We set a date and I decided to travel to his city because I had more flexibility at the time. I knew he was fasting and while I'd never done it before, I decided I wanted to fast for the day to be in solidarity with him. After all, I figured it might be helpful if we start off on the same footing when we first met, face-to-face, so if he was going to be hungry, I would be too. I also recognized how important his fasting was to him, so I wanted to share in it and show him that it was important to me too. He said that I didn't have to, but I could tell he was happy that I would be joining him.
I woke up earlier that morning, before sunrise, and had a bit to eat. My research told me that loading up on a heavy meal would be counterproductive. As the day progressed, I thought to myself, "What have I gotten myself into??" I was so tempted to "cheat"; I am not Muslim so it wasn't like I'd be breaking any rules or anything. Every time I thought about giving up and just eating something, though, I thought about what kind of statement that would make about my interest in him and my respect for him and his values. Who would I be if I couldn't even abstain from eating and drinking for ONE day, knowing it was important for him to do it for a whole month?

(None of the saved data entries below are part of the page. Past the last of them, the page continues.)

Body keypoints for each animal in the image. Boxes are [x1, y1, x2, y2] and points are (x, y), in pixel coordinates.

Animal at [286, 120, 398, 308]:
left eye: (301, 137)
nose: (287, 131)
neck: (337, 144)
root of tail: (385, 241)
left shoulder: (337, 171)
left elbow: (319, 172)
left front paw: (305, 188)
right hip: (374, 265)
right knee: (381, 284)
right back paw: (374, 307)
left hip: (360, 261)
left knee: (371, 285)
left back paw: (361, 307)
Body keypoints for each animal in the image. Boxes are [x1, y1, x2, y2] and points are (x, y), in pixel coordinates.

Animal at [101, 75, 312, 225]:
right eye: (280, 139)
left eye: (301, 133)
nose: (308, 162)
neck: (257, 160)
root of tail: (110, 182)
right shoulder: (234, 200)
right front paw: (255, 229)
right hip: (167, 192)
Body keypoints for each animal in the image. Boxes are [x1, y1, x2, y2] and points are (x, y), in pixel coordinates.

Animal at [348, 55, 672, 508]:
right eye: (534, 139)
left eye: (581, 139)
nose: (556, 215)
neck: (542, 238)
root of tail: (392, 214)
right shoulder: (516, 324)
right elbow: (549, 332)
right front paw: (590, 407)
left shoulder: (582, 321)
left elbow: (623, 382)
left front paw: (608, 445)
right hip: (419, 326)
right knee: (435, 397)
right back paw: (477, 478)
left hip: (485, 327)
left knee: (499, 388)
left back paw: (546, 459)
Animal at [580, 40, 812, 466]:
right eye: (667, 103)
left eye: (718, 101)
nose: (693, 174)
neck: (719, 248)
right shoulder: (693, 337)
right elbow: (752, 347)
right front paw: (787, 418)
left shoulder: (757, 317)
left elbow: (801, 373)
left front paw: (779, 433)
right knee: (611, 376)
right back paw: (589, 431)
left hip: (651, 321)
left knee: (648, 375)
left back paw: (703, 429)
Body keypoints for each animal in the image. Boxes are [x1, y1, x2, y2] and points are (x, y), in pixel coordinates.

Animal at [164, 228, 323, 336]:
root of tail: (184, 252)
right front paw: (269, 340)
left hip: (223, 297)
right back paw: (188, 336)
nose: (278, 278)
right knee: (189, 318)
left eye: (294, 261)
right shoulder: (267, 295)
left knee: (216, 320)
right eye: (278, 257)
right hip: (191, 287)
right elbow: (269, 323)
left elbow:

We connected around 6 p.m. and had a few more hours before sunset. We went to the bookstore and a couple of museums, all the while chatting and enjoying each other's company in person. Prior to meeting, we'd established a comfortable rapport, and I was happy that it translated into real time. There's always that risk that meeting someone you like online or on the phone will be a disaster in person. We hit it off really well and when it came time to break our fast, we drank water and had a lovely dinner at a Mediterranean spot.
In that one day of fasting, I learned a lot about myself, particularly about my reliance upon food to fill spaces, emotionally and timely. I eat when I'm bored. I eat when I think I should. I eat things I know I shouldn't. I throw out a lot of food. I take for granted that food is always available to me. I also learned a bit about my patience and how quickly I move on from one thing to the next, especially when I grow incredibly bored or exasperatingly frustrated with it. That day tested my willpower, my patience, and my commitment to things greater than me and I learned that I have greater capacity than previously imagined.

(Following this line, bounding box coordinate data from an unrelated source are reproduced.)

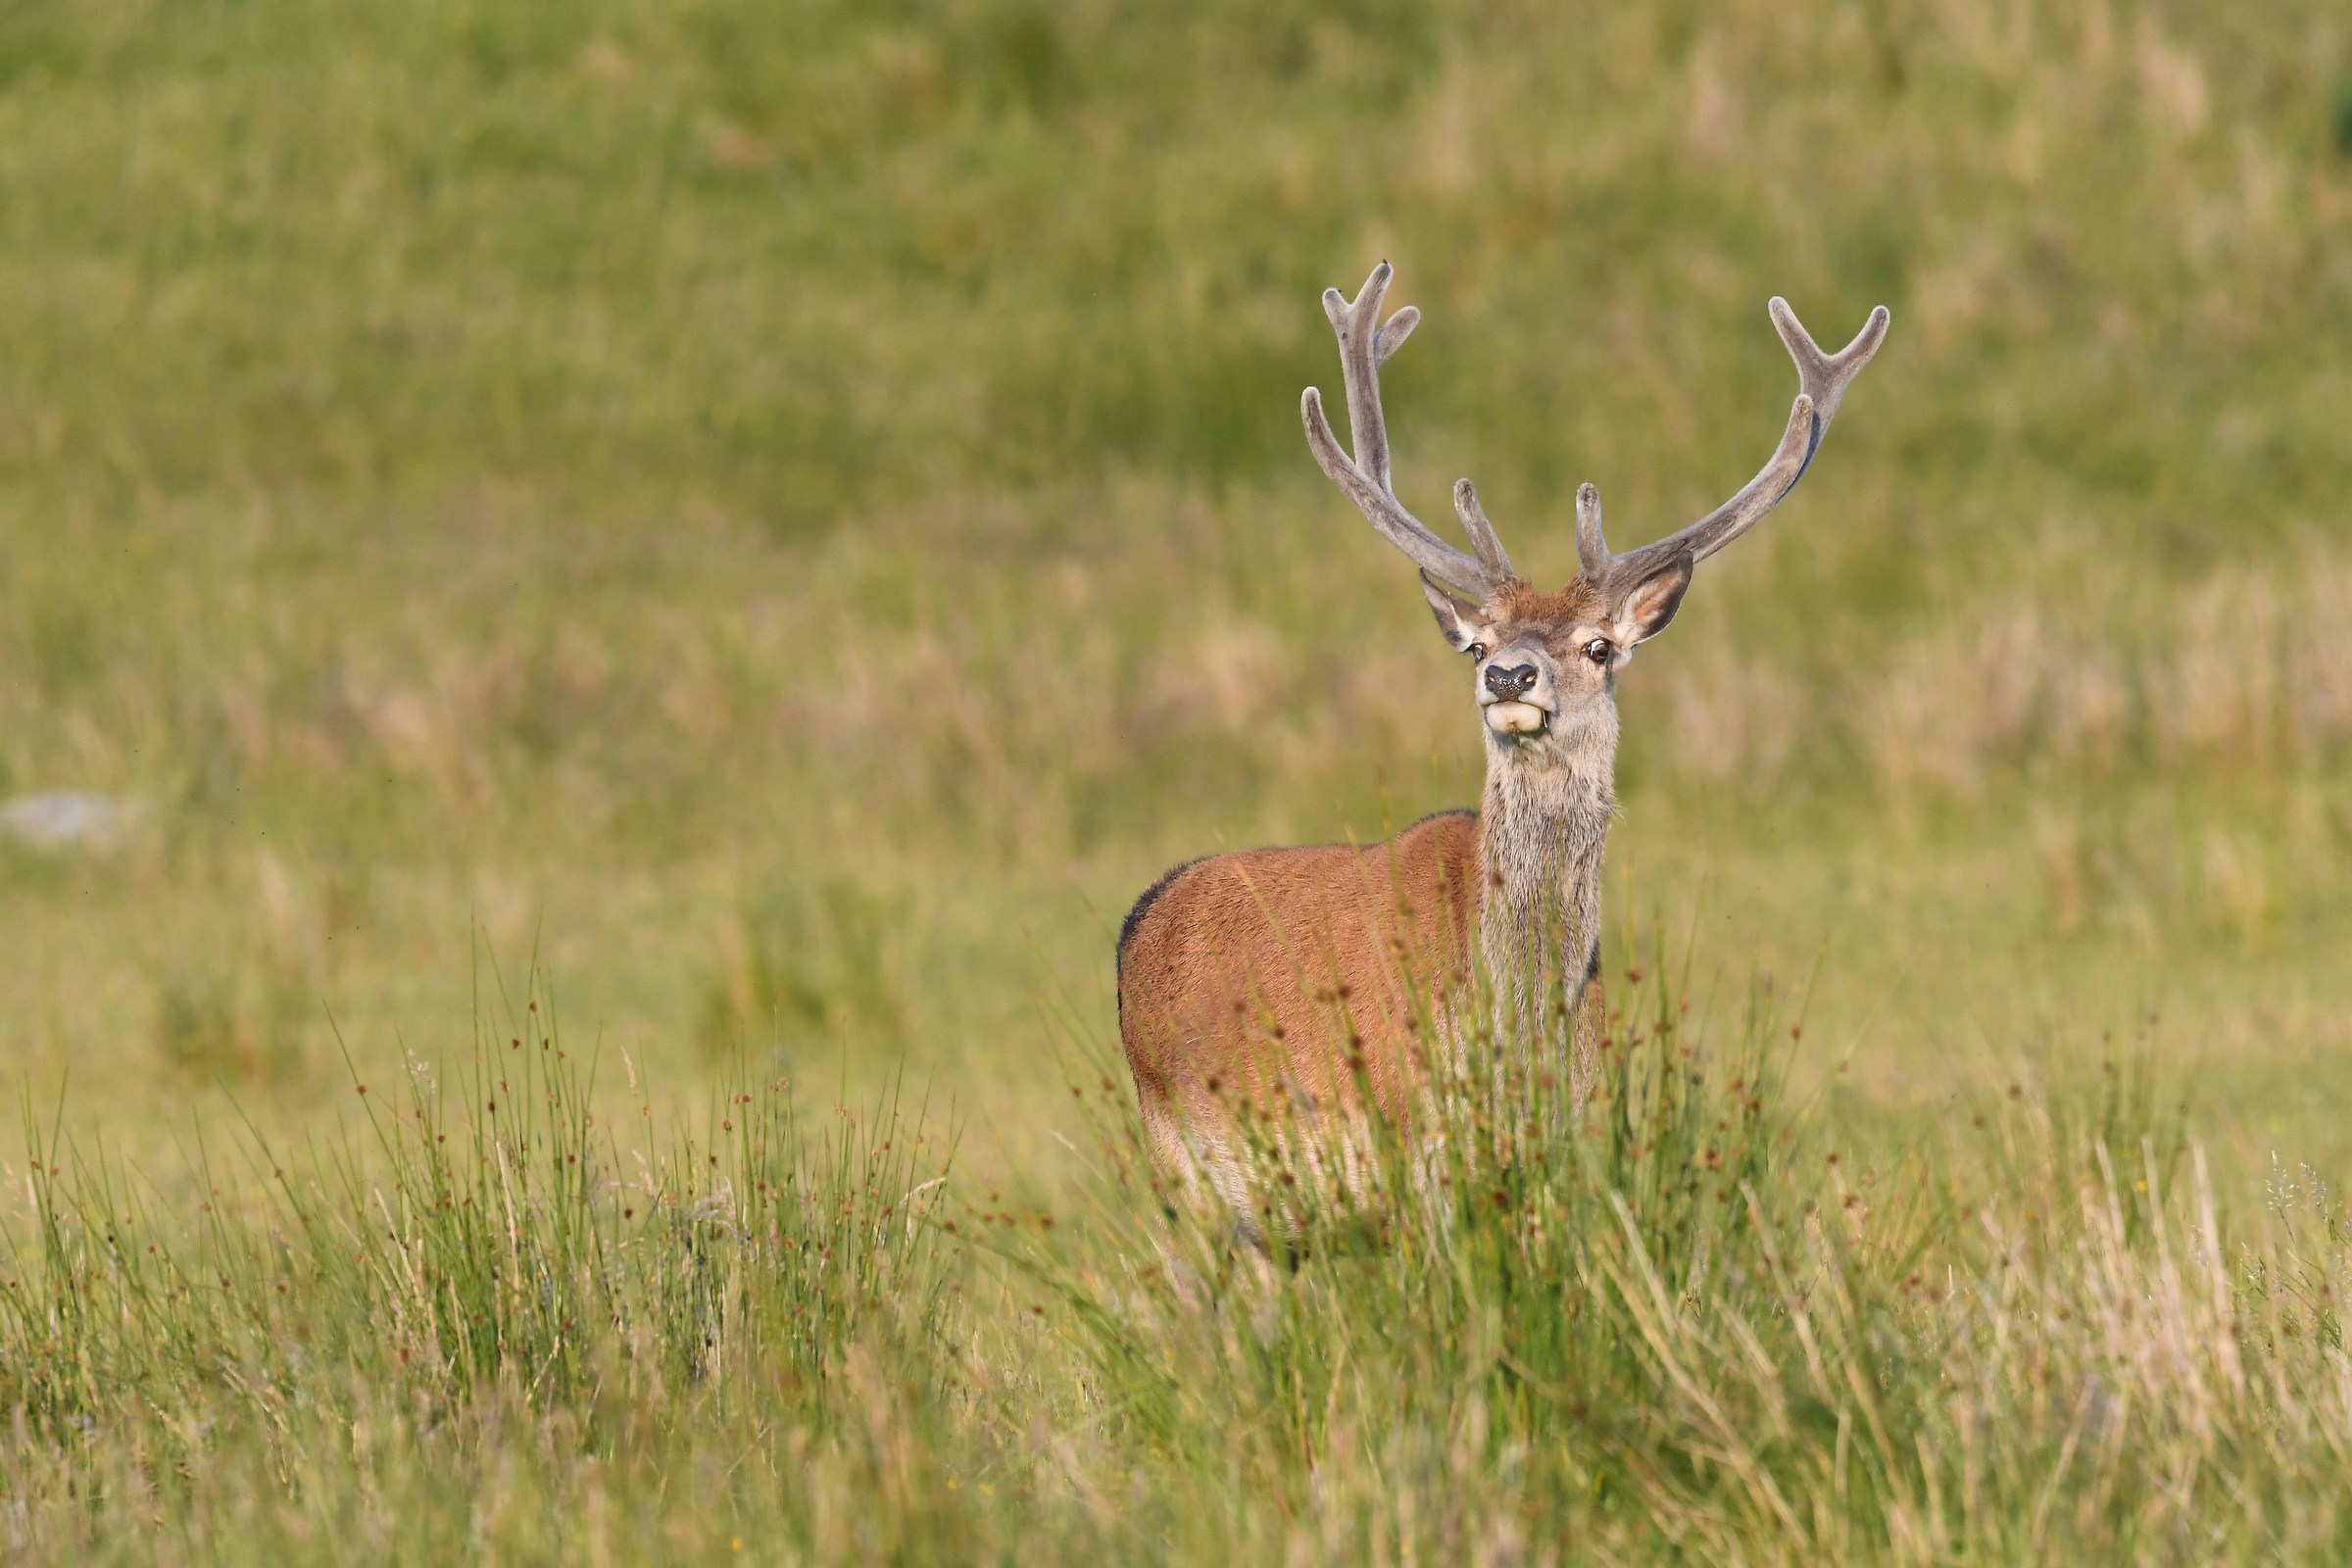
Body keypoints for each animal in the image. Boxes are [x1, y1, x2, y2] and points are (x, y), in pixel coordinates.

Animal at [1117, 260, 1887, 1216]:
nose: (1511, 677)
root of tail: (1140, 918)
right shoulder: (1405, 1145)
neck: (1518, 1025)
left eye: (1598, 646)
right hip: (1185, 1169)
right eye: (1479, 645)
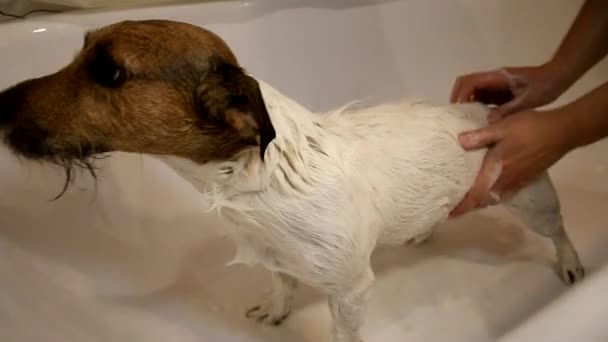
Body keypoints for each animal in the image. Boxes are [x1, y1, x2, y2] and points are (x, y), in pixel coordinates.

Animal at [0, 19, 584, 342]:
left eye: (109, 72)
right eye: (81, 51)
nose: (0, 101)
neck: (259, 185)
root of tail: (485, 113)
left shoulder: (349, 291)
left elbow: (343, 333)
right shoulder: (277, 259)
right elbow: (282, 287)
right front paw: (275, 311)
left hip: (530, 198)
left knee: (558, 230)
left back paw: (573, 263)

I fasted with him again last year, though that time, it was more for me than for him. It was extremely difficult and I was unable to fast in the way that I wanted to-- I was totally unprepared and approached fasting in ways that weren't the most supportive of the challenge. I did, however, find myself connecting more with that voice inside of me that I feel had been quieted for some time. People of all faiths and spiritual inclinations choose fasting as a means of connecting to an alternative consciousness, as the deprivation alters chemical balances in the mind and body. This definitely happened for me and I embraced it, as I felt myself achieving clarity on so many issues.
This year, I'm committing to a better fast. At first I wasn't going to do it because I was concerned about the effect on my metabolism. I've been trying to lose weight and was concerned that a month of fasting would throw off my progress. Ultimately, I decided to fast and commit in a way I haven't before. Ramadan is important to him, but it has become quite important to me, too. I found myself becoming excited and prepping for our times together during the fast-- waking him up for suhoor, laughing/praying through the hunger pangs, and preparing a bountiful iftar for him.
I'm happy to share in this tradition with him, especially as I find my way and walk towards reverting to Islam myself. I've been able to connect with so many wonderful Muslim women online and they inspire me daily. I feel closer to being "home" and more connected to the love of my life than ever before.